Task directions: Look for "Si se dieron" in the records below, then copy that line and every line after it, exactly and with nothing added.

Stored data entries:
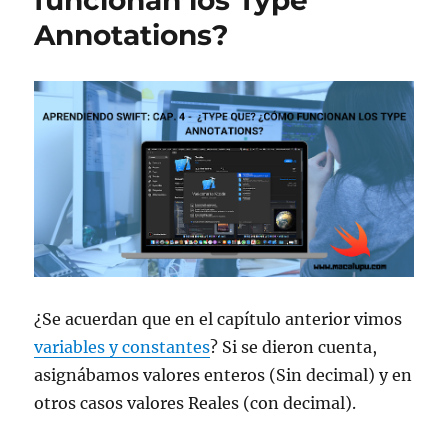
nombrar
Annotations?
variables
¿Se acuerdan que en el capítulo anterior vimos
variables y constantes
? Si se dieron cuenta,
asignábamos valores enteros (Sin decimal) y en
otros casos valores Reales (con decimal).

Solution below:
? Si se dieron cuenta,
asignábamos valores enteros (Sin decimal) y en
otros casos valores Reales (con decimal).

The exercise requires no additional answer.